> [SOURCE RECORDS]
......

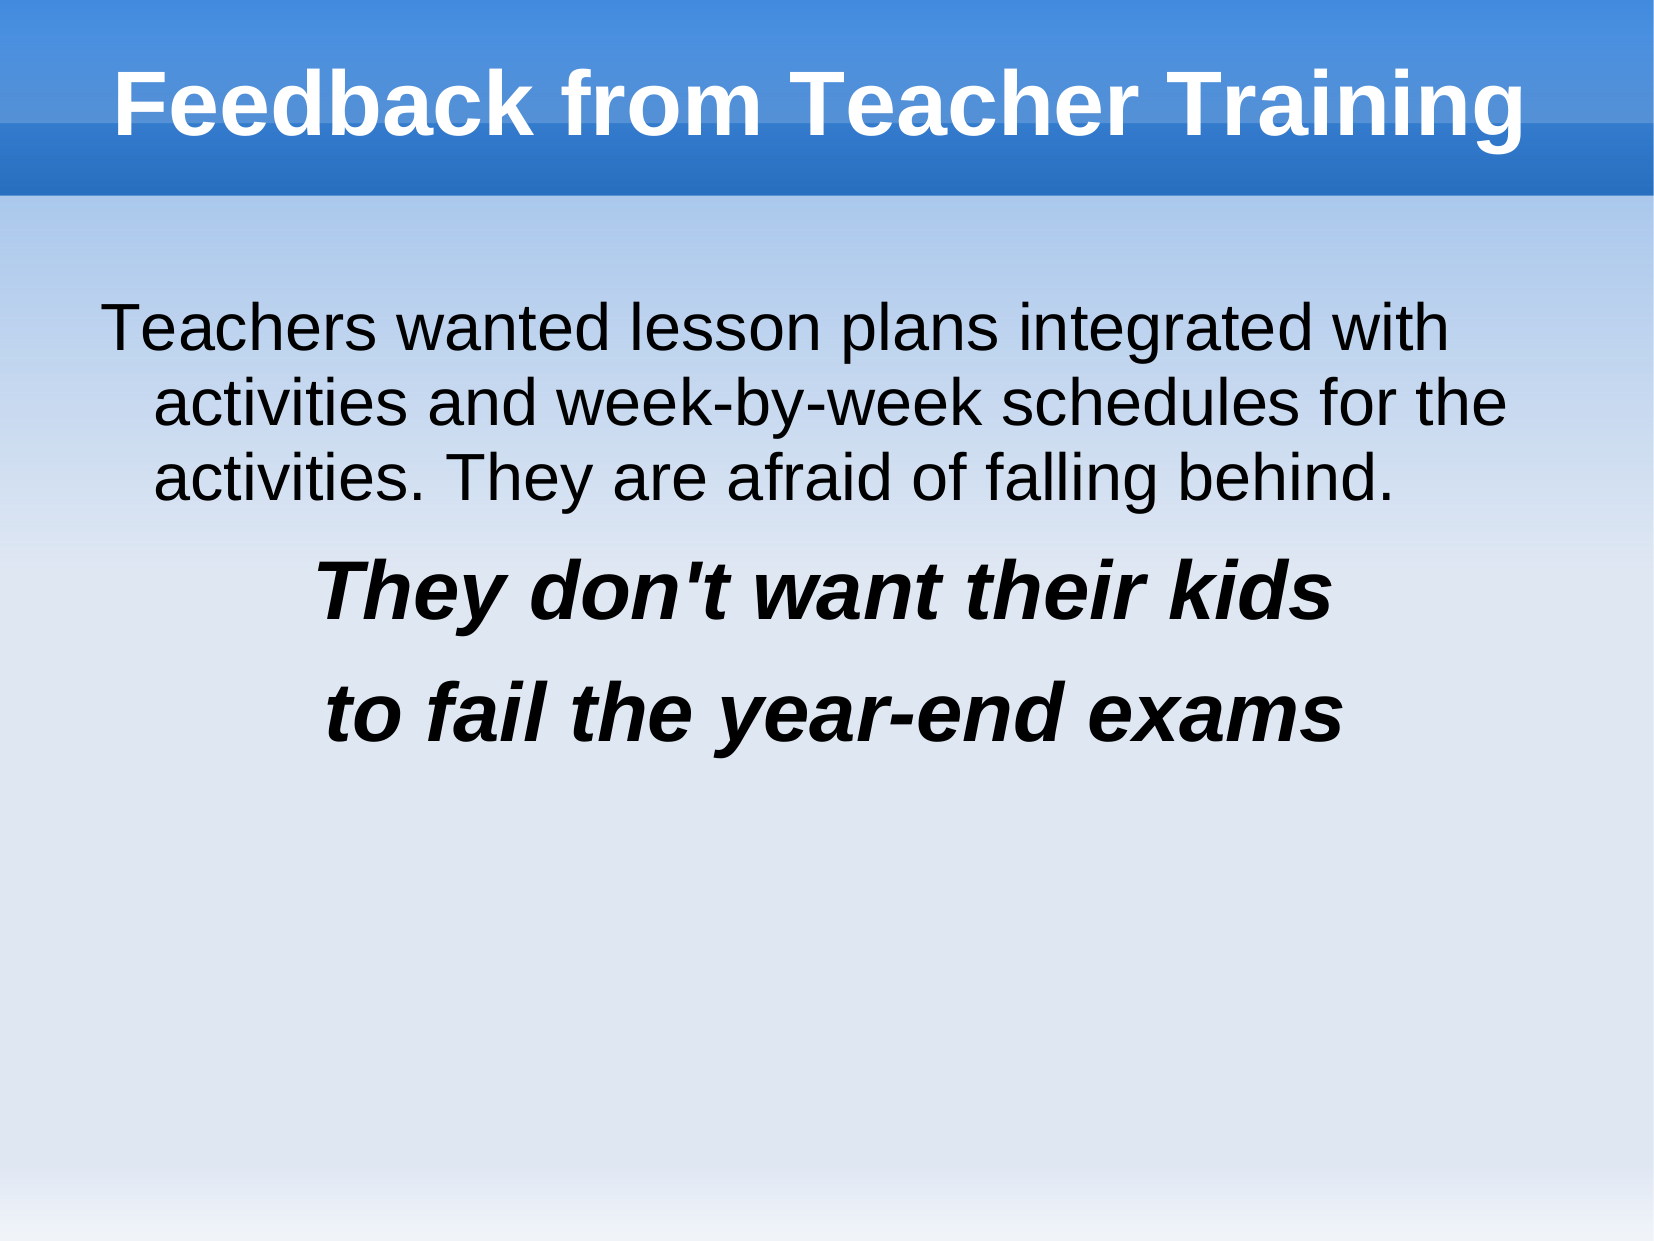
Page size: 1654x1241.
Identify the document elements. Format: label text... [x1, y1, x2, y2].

title Feedback from Teacher Training [76, 7, 1565, 200]
list Teachers wanted lesson plans integrated with activities and week-by-week schedules for the activities. They are afraid of falling behind. They don't want their kids to fail the year-end exams [82, 290, 1571, 1094]
picture [0, 0, 1654, 1241]
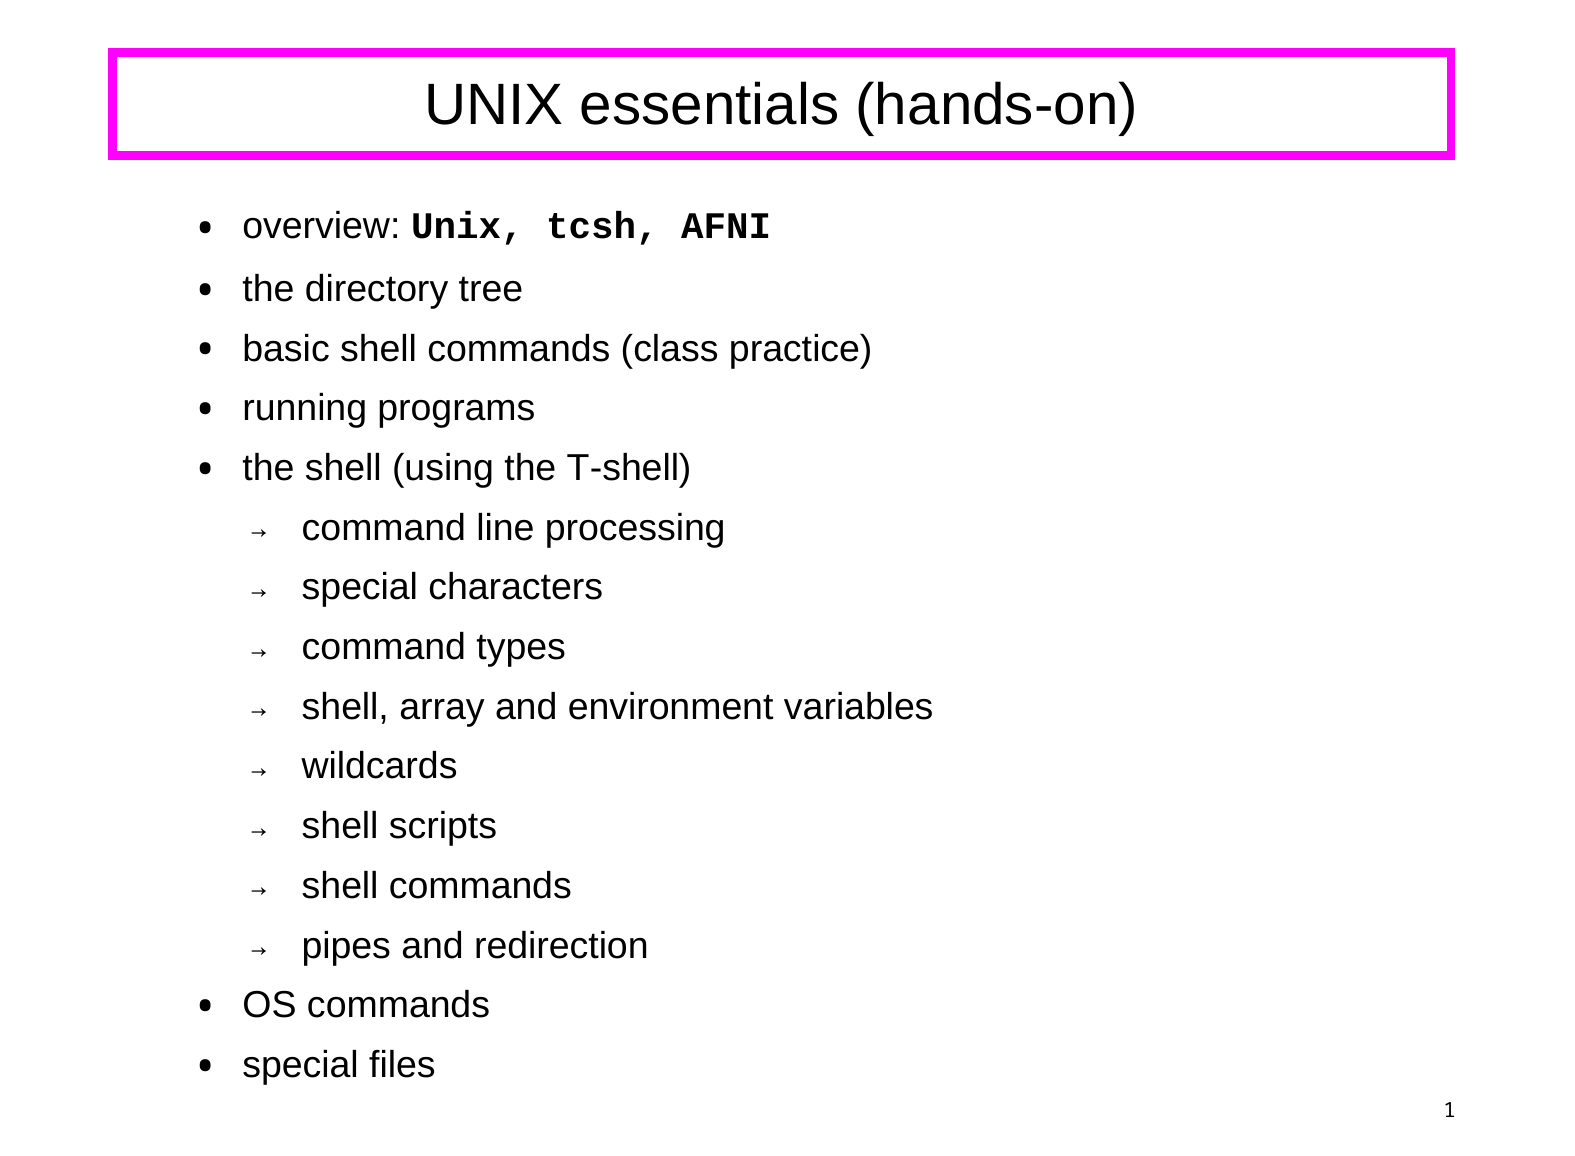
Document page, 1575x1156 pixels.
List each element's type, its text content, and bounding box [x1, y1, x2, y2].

title UNIX essentials (hands-on) [112, 52, 1452, 156]
list overview: Unix, tcsh, AFNI the directory tree basic shell commands (class practice) running programs the shell (using the T-shell) command line processing special characters command types shell, array and environment variables wildcards shell scripts shell commands pipes and redirection OS commands special files [174, 187, 1471, 1097]
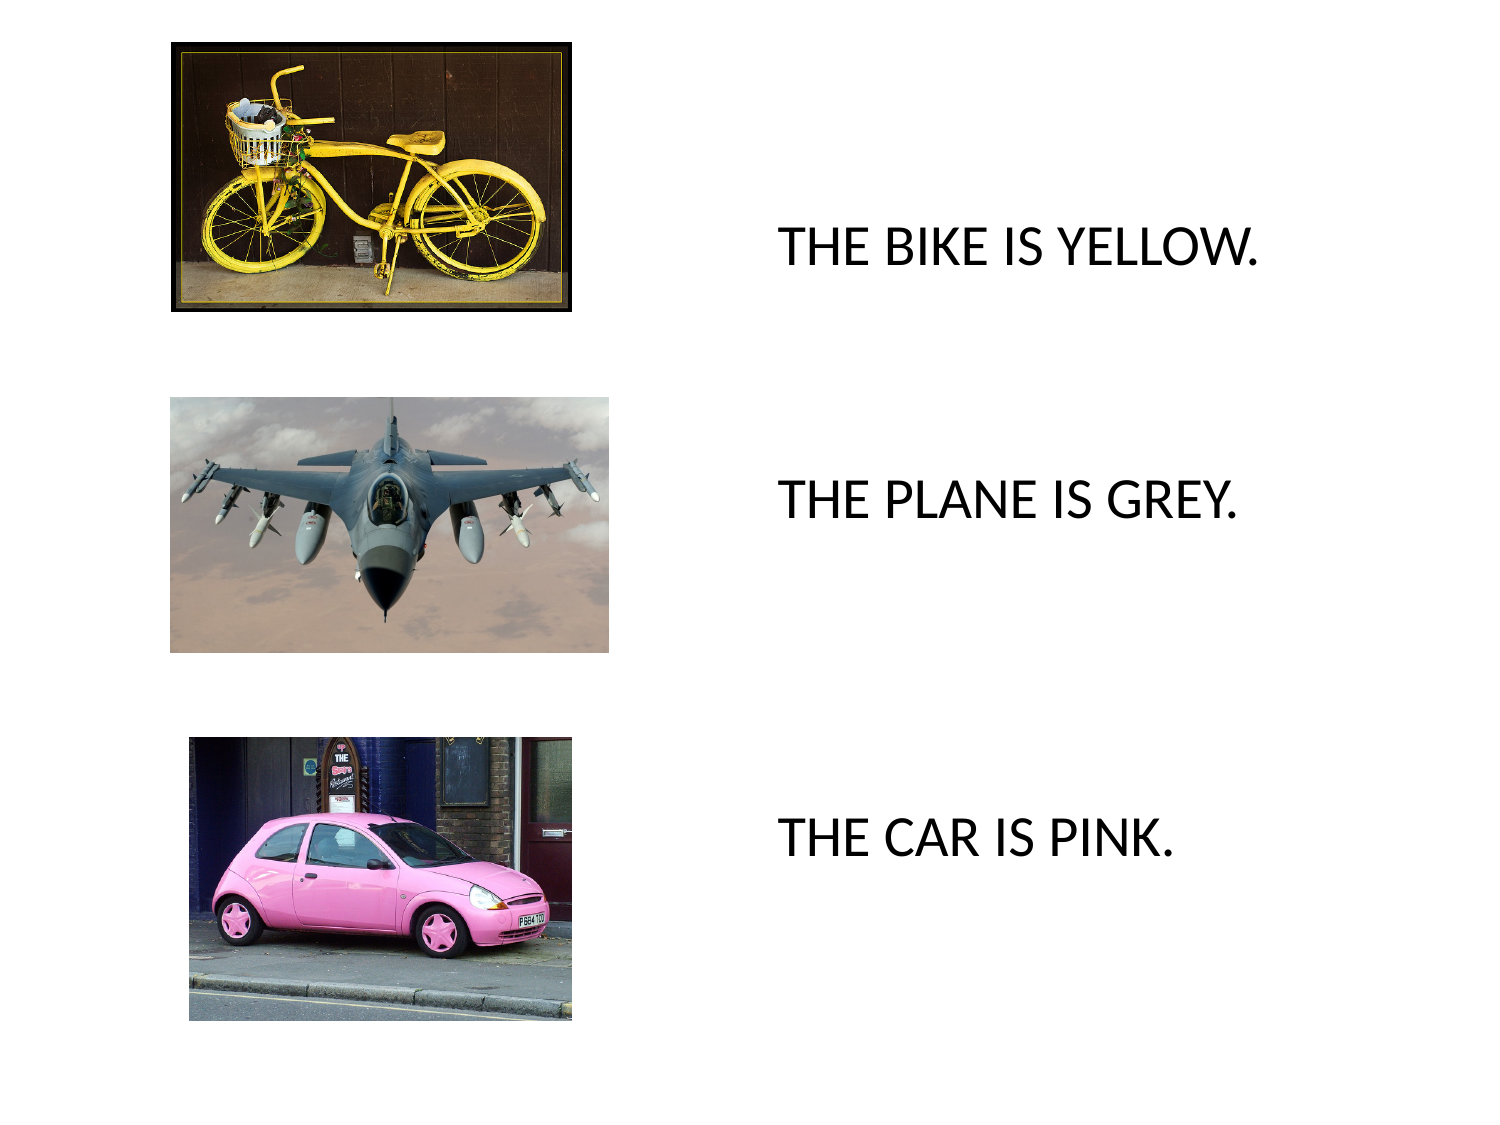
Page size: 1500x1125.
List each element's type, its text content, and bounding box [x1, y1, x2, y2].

picture [170, 397, 609, 653]
picture [189, 738, 572, 1021]
list THE BIKE IS YELLOW. THE PLANE IS GREY. THE CAR IS PINK. [762, 30, 1426, 1071]
picture [171, 42, 572, 312]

......

> [WRITTEN PROBLEM] Copy all of the rows above verbatim, line for line, leaving out the pictures.

> [THE SOLUTION]
Page size: 1654x1241.
Identify the document elements. Format: label text... [x1, y1, x2, y2].

title Feedback from Teacher Training [76, 7, 1565, 200]
list Teachers wanted lesson plans integrated with activities and week-by-week schedules for the activities. They are afraid of falling behind. They don't want their kids to fail the year-end exams [82, 290, 1571, 1094]
picture [0, 0, 1654, 1241]
Document page, 1575x1156 pixels.
List each element's type, its text content, and bounding box [x1, y1, x2, y2].

title UNIX essentials (hands-on) [112, 52, 1452, 156]
list overview: Unix, tcsh, AFNI the directory tree basic shell commands (class practice) running programs the shell (using the T-shell) command line processing special characters command types shell, array and environment variables wildcards shell scripts shell commands pipes and redirection OS commands special files [174, 187, 1471, 1097]
Page size: 1500x1125.
List each element's type, its text content, and bounding box [x1, y1, x2, y2].

picture [170, 397, 609, 653]
picture [189, 738, 572, 1021]
list THE BIKE IS YELLOW. THE PLANE IS GREY. THE CAR IS PINK. [762, 30, 1426, 1071]
picture [171, 42, 572, 312]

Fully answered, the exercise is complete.